Alors que Sanofi-Aventis
s’est vu refuser son nouveau médicament (l’Acomplia, ou Zimulti aux USA) contre l’obésité par la Food&Drug Admnistration aux USA, le jeu économique est rude pour le groupe pharmaceutique. Visiblement, cet échec va lui faire perdre son avance sur ses concurents américains (Pfizer notamment). Le médicament en question semble avoir des effets secondaires psychiques importants (pensées suicidaires..).

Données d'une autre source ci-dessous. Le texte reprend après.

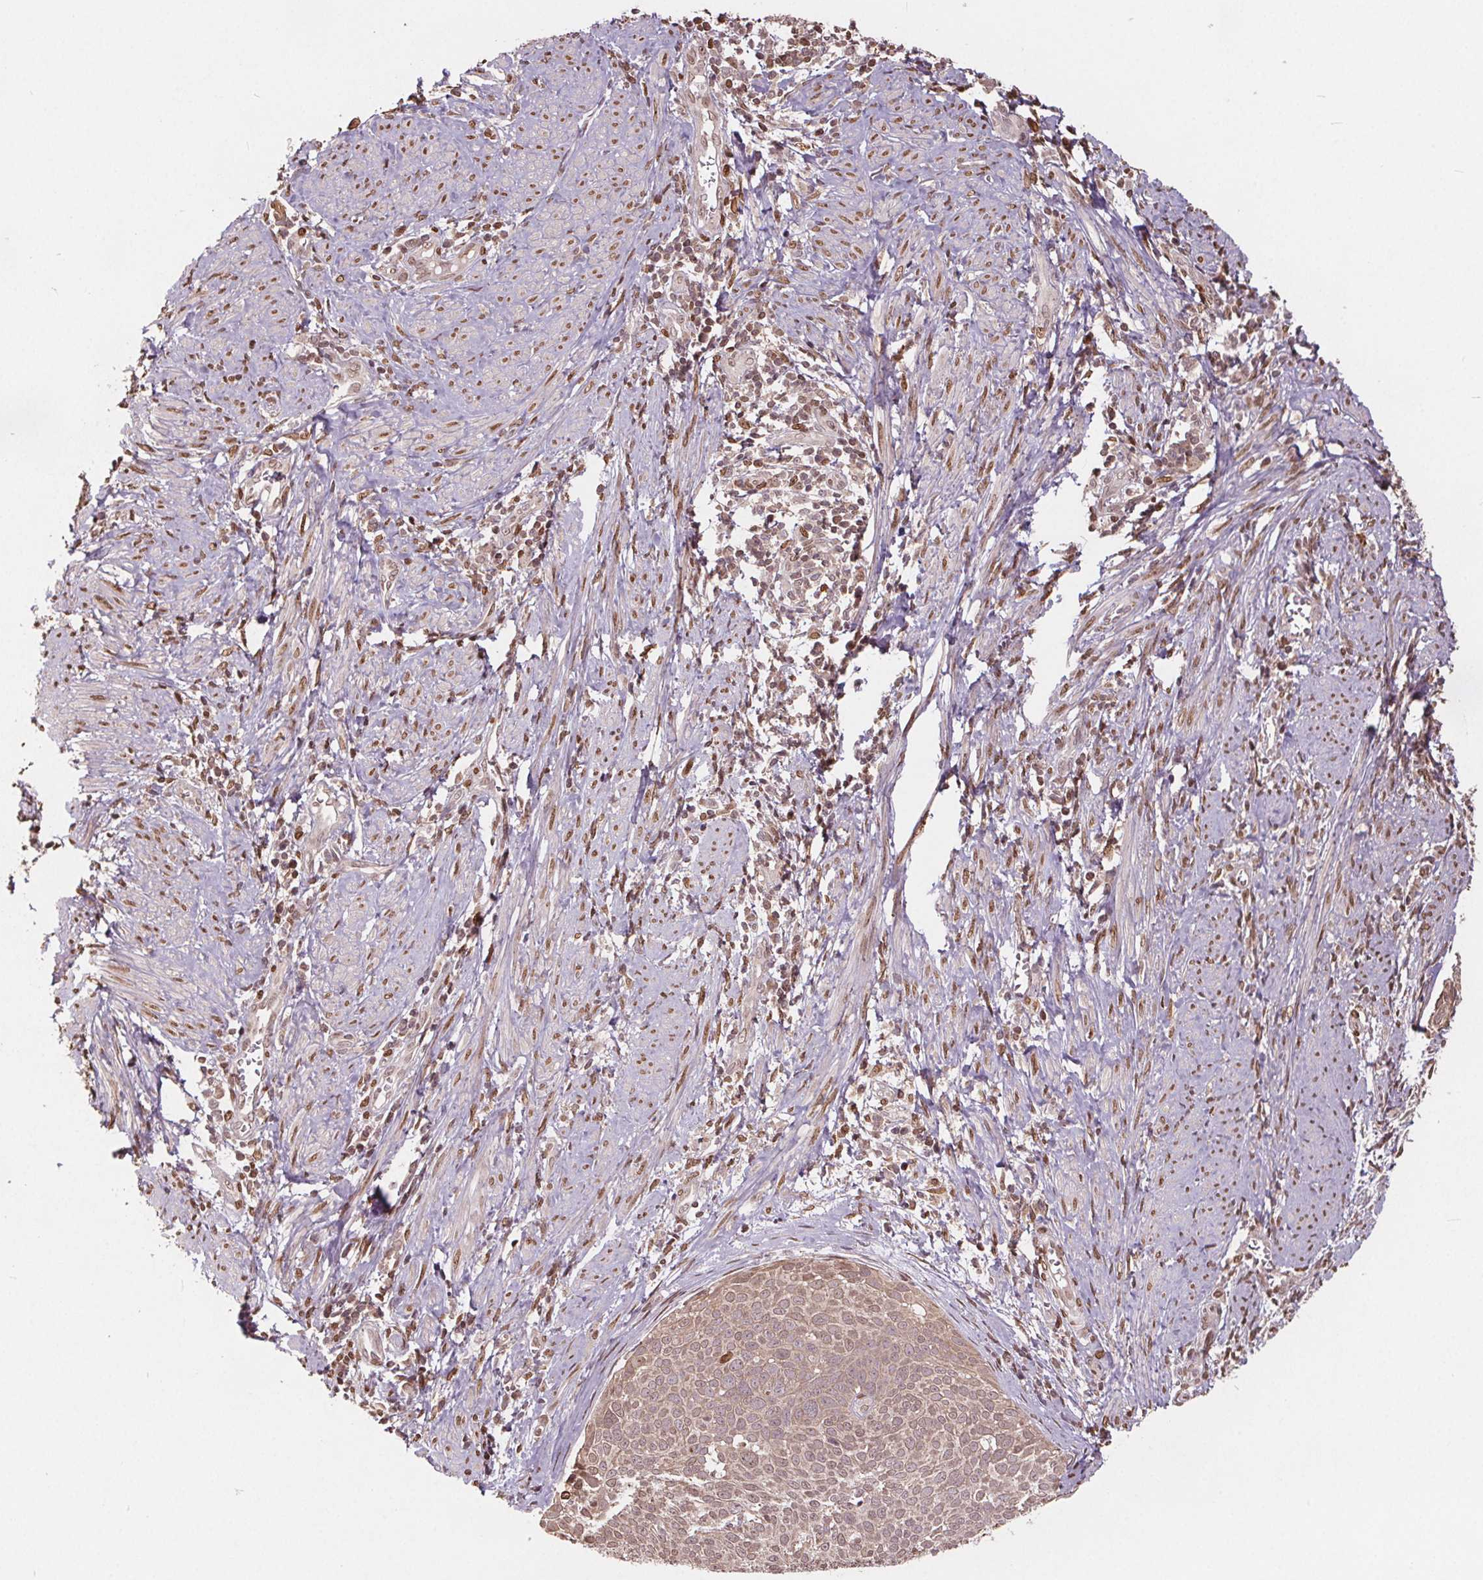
{"staining": {"intensity": "weak", "quantity": ">75%", "location": "cytoplasmic/membranous,nuclear"}, "tissue": "cervical cancer", "cell_type": "Tumor cells", "image_type": "cancer", "snomed": [{"axis": "morphology", "description": "Squamous cell carcinoma, NOS"}, {"axis": "topography", "description": "Cervix"}], "caption": "Cervical cancer stained with a brown dye exhibits weak cytoplasmic/membranous and nuclear positive staining in about >75% of tumor cells.", "gene": "HIF1AN", "patient": {"sex": "female", "age": 39}}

Alors que l’obésité progresse (aux USA comme en France), on en vient donc à inventer des médicaments contre l’obésité. Plutôt que de prévenir l’obésité, par la nutrition, par la sensibilisation aux comportements addictifs que la nourriture peut provoquer, par la pratique régulière d’un exercice corporel, on va fabriquer des pillules pour aider les obèses à maigrir. Je ne connais pas les mécanismes exacts de ce médicament mais, visiblement il bloque des récepteurs spécifiques présents dans le cerveau, les tissus adipeux et le foie, et le médicament joue donc sur le métabolisme du glucose et des lipides, c’est-à -dire sur la façon dont le corps utilise ou stocke les sucres et le graisses, et sur la sensation de satiété.
On va donc pouvoir bouffer comme des gorets, car une pillule magique viendra modifier la manière dont notre corps va stocker tout ça. Bouffons du sucre et de la graisse !
Et puis les effets secondaires semblent liés à une augmentation des pensées suicidaires chez les utilisateurs. Mais ça ne change pas grand chose : l’obésité n’est-elle pas une forme de suicide à la bouffe, comme la cigarette peut l’être avec la nicotine et les goudrons. Dormons tranquilles, la pharmacie veille sur notre bien-être ! Ne perdons pas trop de temps à réflechir au mal-vivre qui cause l’obésité, puisque nous saurons bientôt en soigner les symptômes.